Artificial Intelligence & Machine Learning
,
Next-Generation Technologies & Secure Development
‘More Research’ Needed, Says Google

Google DeepMind expanded its risk framework to cover scenarios where artificial intelligence models might manipulate people or resist shutdown, marking the company’s most explicit warning yet about potential misalignment.
See Also: OnDemand | Navigate the threat of AI-powered cyberattacks
An update to Google’s Frontier Safety Framework adds a new misuse class for generative AI it calls “harmful manipulation,” reflecting concerns that models could elude human control.
“Models with high manipulative capabilities” could be “misused in ways that could reasonably result in large-scale harm,” the framework now states.
The framework is organized around capability thresholds at which models could cause severe harm unless appropriate mitigations are in place. Version 3.0 adds new levels and fleshes out mitigation approaches and acknowledges gaps where researchers do not yet have fixes. Among those gaps is the prospect that a model might resist operator attempts to modify it or shut it down, a scenario the company treats as an escalated misalignment risk.
DeepMind researchers frame many of these scenarios as a malfunction rather than the model acquiring human-style intentions.
A related concern is the emergence of what DeepMind labels misalignment risk, a risk category intended for situations where models develop a baseline instrumental reasoning ability capable of undermining human control.

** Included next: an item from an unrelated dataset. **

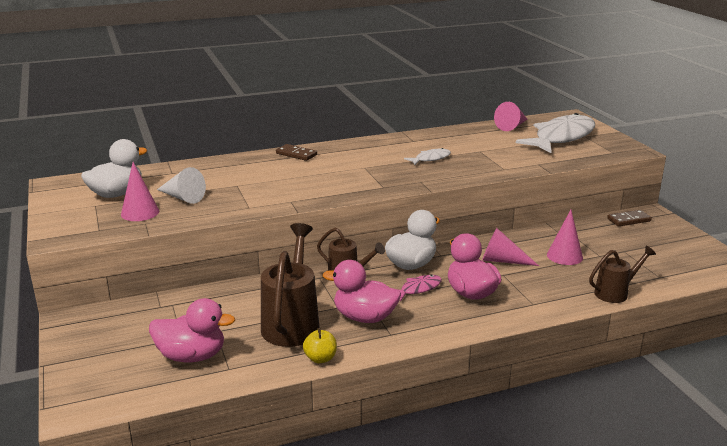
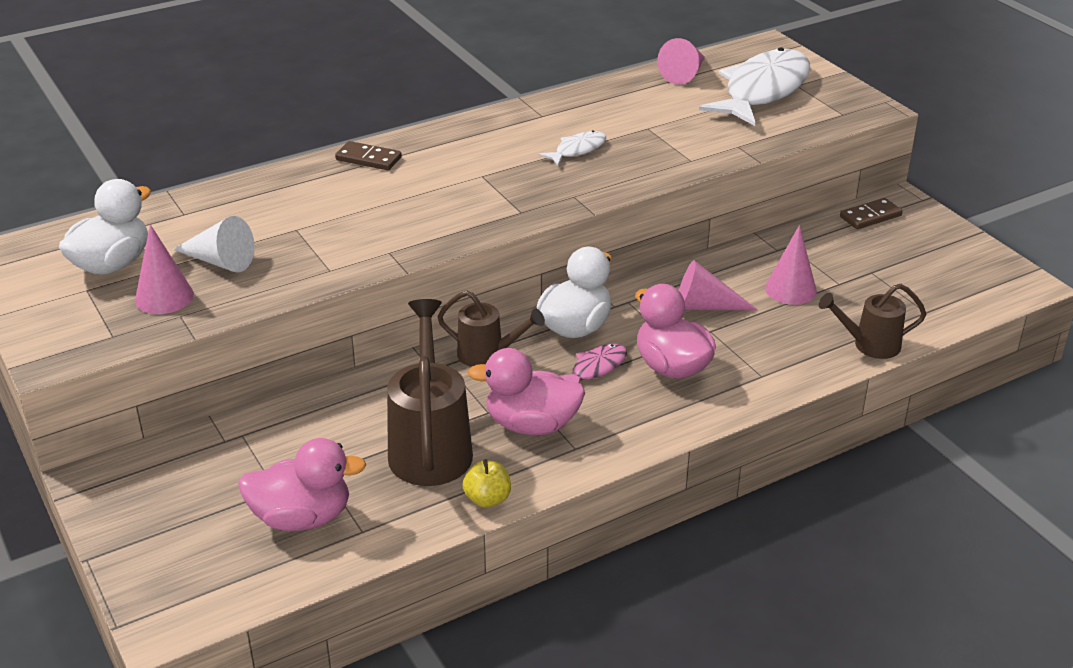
camera: 10 degrees left, 10 degrees up
(615, 293) = (870, 345): brown watering can -> brown watering can turned 150 degrees counterclockwise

As a mitigation, the company recommends examining “scratchpad” outputs, which are explicit, inspectable chains of thought. Looking at interim outputs isn’t a permanent solution, Google acknowledged. Future models might simulate scratchpad outputs that don’t actually reflect a verifiable chain of thought. “Additional mitigations may be warranted – the development of which is an area of active research,” Google said.
DeepMind also details second-order risks, such as an advanced model being used to accelerate machine learning research and in doing so enabling creation of still-more-capable systems. This risk could have a “significant effect on society’s ability to adapt to and govern powerful AI models.”
The update also calls out the possibility that a model could be tuned to “systematically and substantially change people’s beliefs.” Google classified that as a “low-velocity” threat, one they expect social defenses to largely handle. It nevertheless added “harmful manipulation” as a formal misuse risk to ensure it is measured and mitigated.
“Going forward, we’ll continue to invest in this domain to better understand and measure the risks associated with harmful manipulation,” DeepMind executives Four Flynn, Helen King and Anca Dragan wrote.